Below are some entries. Copy each line in them that holds "sections".

:::::

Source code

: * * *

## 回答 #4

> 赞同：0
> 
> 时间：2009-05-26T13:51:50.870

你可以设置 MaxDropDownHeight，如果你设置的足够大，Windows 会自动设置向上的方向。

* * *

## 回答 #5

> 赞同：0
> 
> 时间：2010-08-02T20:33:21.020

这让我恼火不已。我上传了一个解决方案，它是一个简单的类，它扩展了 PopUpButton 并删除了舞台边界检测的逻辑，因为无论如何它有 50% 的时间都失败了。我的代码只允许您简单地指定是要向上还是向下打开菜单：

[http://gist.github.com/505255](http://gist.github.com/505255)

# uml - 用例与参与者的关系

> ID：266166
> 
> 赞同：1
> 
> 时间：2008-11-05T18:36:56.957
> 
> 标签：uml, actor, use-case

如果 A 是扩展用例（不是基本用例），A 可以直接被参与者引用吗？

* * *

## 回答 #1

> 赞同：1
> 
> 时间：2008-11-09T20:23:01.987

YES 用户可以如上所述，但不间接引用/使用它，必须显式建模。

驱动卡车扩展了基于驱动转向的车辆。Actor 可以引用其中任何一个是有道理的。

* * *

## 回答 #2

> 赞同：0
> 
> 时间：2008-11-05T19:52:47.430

:::::

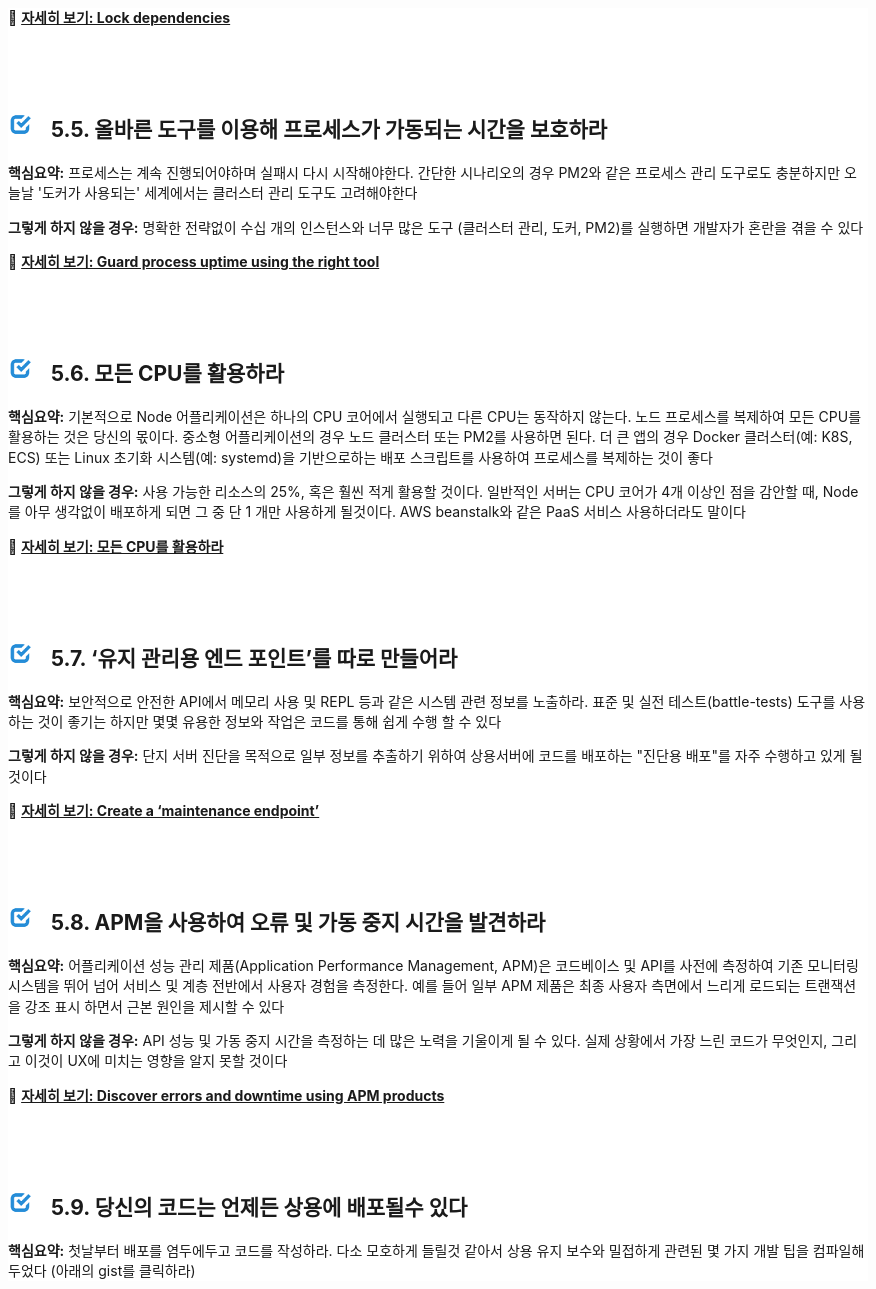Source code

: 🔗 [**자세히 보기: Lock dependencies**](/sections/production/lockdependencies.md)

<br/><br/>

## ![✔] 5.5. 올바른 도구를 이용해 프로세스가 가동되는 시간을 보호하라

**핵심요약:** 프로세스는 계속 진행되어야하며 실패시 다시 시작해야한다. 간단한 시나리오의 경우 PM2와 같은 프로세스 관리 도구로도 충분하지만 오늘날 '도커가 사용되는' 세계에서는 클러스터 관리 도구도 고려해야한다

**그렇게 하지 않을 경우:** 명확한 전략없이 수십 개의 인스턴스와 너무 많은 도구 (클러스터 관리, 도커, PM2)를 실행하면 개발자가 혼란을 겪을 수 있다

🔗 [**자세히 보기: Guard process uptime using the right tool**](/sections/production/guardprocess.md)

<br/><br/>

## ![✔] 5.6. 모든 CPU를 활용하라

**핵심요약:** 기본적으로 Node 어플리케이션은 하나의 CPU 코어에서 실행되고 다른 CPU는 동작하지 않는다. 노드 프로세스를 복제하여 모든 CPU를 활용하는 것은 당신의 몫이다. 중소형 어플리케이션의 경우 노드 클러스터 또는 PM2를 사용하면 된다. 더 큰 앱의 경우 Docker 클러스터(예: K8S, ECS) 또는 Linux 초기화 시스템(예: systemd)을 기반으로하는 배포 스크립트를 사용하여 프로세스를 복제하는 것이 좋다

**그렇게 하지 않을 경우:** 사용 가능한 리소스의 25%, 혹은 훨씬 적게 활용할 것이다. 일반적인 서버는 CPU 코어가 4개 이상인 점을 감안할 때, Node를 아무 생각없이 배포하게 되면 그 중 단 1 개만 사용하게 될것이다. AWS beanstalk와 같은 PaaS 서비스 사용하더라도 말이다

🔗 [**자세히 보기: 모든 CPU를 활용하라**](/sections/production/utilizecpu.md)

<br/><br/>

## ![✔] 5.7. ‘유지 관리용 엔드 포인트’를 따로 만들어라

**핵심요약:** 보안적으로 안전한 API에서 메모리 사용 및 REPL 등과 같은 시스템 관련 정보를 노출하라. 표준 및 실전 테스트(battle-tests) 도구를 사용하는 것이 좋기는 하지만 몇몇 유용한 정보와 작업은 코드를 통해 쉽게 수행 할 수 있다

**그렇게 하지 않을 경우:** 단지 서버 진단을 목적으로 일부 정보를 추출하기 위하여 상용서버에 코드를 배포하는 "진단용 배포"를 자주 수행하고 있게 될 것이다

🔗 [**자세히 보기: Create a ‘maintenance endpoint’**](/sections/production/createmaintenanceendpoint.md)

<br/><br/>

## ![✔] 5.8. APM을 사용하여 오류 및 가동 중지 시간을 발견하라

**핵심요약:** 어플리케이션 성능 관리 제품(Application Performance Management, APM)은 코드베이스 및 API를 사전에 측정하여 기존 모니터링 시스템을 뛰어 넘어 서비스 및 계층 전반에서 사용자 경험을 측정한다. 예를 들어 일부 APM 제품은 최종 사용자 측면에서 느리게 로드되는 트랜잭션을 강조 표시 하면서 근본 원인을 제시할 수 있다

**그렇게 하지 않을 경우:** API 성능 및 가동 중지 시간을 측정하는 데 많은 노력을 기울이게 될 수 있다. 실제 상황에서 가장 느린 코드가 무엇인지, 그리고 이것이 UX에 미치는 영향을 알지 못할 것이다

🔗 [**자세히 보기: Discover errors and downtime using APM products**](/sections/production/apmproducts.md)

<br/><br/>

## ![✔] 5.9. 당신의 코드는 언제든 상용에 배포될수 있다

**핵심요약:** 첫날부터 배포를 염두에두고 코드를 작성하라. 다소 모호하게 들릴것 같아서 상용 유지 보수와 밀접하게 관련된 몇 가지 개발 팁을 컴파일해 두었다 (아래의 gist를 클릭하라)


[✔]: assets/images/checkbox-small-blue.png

:::::

### Answer to the exercise
: 🔗 [**자세히 보기: Lock dependencies**](/sections/production/lockdependencies.md)
🔗 [**자세히 보기: Guard process uptime using the right tool**](/sections/production/guardprocess.md)
🔗 [**자세히 보기: 모든 CPU를 활용하라**](/sections/production/utilizecpu.md)
🔗 [**자세히 보기: Create a ‘maintenance endpoint’**](/sections/production/createmaintenanceendpoint.md)
🔗 [**자세히 보기: Discover errors and downtime using APM products**](/sections/production/apmproducts.md)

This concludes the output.